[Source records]
+++++

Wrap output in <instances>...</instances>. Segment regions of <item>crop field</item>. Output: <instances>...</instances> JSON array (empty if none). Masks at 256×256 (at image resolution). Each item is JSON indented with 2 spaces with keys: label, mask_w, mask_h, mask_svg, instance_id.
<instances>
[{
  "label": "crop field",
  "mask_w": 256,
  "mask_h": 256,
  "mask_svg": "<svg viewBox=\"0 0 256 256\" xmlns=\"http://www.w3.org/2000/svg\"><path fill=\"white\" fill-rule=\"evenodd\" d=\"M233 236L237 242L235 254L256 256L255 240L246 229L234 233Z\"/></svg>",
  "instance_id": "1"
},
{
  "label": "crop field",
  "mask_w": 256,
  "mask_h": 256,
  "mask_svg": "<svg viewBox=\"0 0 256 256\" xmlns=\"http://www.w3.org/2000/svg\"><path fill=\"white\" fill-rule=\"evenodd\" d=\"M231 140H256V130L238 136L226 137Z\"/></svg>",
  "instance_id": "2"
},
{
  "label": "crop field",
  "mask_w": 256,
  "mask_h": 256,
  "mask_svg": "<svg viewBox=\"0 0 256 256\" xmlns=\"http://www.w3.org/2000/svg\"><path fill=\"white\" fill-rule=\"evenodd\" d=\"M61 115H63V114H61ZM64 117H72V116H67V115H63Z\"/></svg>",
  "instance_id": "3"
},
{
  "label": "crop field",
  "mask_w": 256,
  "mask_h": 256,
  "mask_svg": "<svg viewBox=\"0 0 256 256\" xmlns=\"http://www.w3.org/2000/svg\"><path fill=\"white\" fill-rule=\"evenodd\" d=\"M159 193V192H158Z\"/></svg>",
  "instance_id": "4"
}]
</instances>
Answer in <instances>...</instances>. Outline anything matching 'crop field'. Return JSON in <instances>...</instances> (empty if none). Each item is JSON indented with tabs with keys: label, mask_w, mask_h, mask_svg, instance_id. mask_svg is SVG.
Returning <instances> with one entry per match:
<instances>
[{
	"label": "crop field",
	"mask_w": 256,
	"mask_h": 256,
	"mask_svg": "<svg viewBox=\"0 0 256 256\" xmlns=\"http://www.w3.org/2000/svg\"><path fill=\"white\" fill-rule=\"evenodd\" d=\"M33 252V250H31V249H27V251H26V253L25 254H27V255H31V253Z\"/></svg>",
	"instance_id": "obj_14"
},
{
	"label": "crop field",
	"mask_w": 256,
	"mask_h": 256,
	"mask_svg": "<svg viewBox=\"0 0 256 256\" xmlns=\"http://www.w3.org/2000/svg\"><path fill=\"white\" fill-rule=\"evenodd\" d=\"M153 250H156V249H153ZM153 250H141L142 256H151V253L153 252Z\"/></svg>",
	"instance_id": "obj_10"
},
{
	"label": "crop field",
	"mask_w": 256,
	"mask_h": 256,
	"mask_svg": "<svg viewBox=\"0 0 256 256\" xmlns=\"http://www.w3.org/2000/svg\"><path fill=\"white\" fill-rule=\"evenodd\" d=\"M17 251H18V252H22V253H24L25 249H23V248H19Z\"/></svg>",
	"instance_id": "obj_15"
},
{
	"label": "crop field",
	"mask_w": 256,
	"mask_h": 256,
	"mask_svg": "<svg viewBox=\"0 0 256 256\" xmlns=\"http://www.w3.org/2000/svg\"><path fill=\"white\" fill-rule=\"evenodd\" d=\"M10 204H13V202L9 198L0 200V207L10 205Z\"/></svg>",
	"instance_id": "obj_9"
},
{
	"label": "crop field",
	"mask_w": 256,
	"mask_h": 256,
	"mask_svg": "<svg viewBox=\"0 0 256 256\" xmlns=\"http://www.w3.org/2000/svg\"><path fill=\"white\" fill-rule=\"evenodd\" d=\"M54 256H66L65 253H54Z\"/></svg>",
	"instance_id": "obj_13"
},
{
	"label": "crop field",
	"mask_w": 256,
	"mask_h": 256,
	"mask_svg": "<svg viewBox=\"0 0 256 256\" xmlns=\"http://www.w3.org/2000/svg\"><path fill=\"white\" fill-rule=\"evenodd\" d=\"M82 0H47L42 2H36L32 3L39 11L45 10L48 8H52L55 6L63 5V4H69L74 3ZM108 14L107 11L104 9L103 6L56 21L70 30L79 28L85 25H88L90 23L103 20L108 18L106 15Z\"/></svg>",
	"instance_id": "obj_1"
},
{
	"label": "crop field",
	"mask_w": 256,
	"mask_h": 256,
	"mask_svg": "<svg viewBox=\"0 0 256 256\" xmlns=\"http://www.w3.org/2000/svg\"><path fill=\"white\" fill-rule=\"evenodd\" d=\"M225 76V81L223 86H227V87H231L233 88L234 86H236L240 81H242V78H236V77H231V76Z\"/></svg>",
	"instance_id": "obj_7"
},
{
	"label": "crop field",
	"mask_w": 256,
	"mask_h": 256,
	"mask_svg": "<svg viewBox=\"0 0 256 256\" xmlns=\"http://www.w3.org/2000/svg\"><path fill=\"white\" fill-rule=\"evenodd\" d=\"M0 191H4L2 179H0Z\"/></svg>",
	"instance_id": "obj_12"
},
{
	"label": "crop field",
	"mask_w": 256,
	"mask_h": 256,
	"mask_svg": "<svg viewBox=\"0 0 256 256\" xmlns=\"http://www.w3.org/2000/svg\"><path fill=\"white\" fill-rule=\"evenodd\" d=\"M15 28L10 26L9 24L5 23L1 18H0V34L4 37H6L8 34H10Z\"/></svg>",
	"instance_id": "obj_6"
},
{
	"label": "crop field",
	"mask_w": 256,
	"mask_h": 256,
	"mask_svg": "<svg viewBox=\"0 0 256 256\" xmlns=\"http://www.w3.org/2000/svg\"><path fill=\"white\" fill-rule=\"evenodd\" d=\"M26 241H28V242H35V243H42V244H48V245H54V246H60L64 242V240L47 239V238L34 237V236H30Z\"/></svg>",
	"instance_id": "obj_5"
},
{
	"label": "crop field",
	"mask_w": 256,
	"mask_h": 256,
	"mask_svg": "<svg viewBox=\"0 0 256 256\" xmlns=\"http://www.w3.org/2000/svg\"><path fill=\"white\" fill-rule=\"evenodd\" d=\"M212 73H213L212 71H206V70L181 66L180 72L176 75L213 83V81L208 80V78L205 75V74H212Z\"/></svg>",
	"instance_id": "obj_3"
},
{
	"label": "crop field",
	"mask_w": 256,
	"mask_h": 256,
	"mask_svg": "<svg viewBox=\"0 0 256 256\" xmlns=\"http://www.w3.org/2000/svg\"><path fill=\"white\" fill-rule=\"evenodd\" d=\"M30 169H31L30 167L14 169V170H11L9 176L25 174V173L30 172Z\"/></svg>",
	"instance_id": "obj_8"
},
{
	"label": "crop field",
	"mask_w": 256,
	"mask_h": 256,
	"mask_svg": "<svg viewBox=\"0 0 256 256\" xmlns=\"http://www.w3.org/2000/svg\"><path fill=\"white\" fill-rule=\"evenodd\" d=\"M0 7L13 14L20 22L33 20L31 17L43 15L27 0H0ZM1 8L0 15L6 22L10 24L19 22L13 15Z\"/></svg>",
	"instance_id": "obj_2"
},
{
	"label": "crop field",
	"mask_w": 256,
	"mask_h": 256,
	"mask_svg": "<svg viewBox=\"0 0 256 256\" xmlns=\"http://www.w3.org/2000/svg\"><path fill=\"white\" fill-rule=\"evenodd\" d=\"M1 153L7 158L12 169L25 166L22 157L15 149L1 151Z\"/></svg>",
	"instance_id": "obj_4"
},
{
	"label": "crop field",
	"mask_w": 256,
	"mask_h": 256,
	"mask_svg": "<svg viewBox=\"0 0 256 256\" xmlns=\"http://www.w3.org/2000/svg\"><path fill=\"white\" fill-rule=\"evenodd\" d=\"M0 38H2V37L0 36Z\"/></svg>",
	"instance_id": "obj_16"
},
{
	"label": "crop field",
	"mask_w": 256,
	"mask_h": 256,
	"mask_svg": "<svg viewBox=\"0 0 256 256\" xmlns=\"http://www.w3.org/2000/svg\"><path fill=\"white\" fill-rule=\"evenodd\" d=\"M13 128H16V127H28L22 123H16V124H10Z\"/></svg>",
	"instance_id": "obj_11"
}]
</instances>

+++++

**TASK REQUIREMENTS**: How many lines in the records above contain the string "resolution"? Reply with the number alone.

**ANSWER IN FULL**: 1